| 要旨トップ | 日本生態学会全国大会 ESJ55 講演要旨


一般講演(ポスター発表) P2-288

森林渓流内の窒素・リン動態に関する原位置実験

谷尾陽一(京大・農),大手信人(東大・農),藤本将光(京大・農),Rich Sheibley(USGS),谷誠(京大・農)

これまで森林流域では、大気からの栄養塩負荷量の把握や流域における内部循環過程など数多くの研究がなされてきた。しかし、森林斜面から渓流へと流出した栄養塩類が、流下過程で受ける生物地球化学的反応に関して十分な理解がなされているとはいえない。

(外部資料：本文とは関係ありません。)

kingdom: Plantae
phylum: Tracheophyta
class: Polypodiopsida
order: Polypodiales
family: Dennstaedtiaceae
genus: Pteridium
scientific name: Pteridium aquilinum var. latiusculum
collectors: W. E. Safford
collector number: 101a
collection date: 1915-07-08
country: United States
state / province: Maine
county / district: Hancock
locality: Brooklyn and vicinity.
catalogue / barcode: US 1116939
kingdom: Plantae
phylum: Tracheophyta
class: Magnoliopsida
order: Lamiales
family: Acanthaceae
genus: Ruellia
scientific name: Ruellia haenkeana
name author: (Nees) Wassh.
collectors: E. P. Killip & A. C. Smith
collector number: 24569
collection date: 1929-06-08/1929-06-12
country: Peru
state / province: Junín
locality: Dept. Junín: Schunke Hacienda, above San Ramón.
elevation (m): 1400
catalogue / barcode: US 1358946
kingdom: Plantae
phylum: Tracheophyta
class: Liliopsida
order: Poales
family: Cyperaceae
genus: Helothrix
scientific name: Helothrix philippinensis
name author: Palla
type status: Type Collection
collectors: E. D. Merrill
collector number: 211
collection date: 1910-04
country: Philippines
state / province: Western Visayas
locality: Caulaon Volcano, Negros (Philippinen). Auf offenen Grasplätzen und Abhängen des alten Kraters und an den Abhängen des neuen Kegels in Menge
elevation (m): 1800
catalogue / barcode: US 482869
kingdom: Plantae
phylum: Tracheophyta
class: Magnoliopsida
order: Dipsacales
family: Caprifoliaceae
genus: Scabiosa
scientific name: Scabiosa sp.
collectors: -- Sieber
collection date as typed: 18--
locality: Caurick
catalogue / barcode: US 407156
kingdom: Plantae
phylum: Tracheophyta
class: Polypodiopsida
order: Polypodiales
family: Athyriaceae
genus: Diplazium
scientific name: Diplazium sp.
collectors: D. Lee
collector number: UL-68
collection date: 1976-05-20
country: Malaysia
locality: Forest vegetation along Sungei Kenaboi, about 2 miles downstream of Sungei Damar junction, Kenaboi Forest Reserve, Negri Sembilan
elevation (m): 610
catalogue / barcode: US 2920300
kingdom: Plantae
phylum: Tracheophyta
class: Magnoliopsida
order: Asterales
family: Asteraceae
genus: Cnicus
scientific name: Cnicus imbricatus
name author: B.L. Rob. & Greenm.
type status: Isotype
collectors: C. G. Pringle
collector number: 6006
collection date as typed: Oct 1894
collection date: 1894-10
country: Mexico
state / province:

本研究では、森林渓流内における栄養塩動態の解明を目的とし、森林渓流に2種類の栄養塩を添加し濃度変化を観測することによって、栄養塩の動態を解析する注入実験を行った。

調査は、滋賀県南部に位置する不動寺水文試験地で行った。実験方法は、NaCl、NaNO3およびKH2PO4の混合溶液を、調査区域に一定の速度で注入し、一定の区間におけるCl-、NO3-、PO43-の濃度変化を観測した。観測期間は2006年9月から2007年11月の間で、計12回調査を行った。調査地点は流域面積約430 haの山地渓流において、河道長約140 mの区画を設定した。

注入実験の結果、窒素は1年を通じて渓流内で濃度変化を示さなかったのに対して、リンは渓流内で常に減少傾向を示した。このことから、調査をおこなった流程では、外部から窒素が供給されても、渓流内で消費されず、流程外へと流下すると考えられた。これに対し、リンが供給されると、渓流内で速やかに消費・除去されると考えられた。発表では、明瞭な減少傾向を示したリンを中心に、渓流内の栄養塩動態に影響を与える生物地球化学的プロセスについて検討する。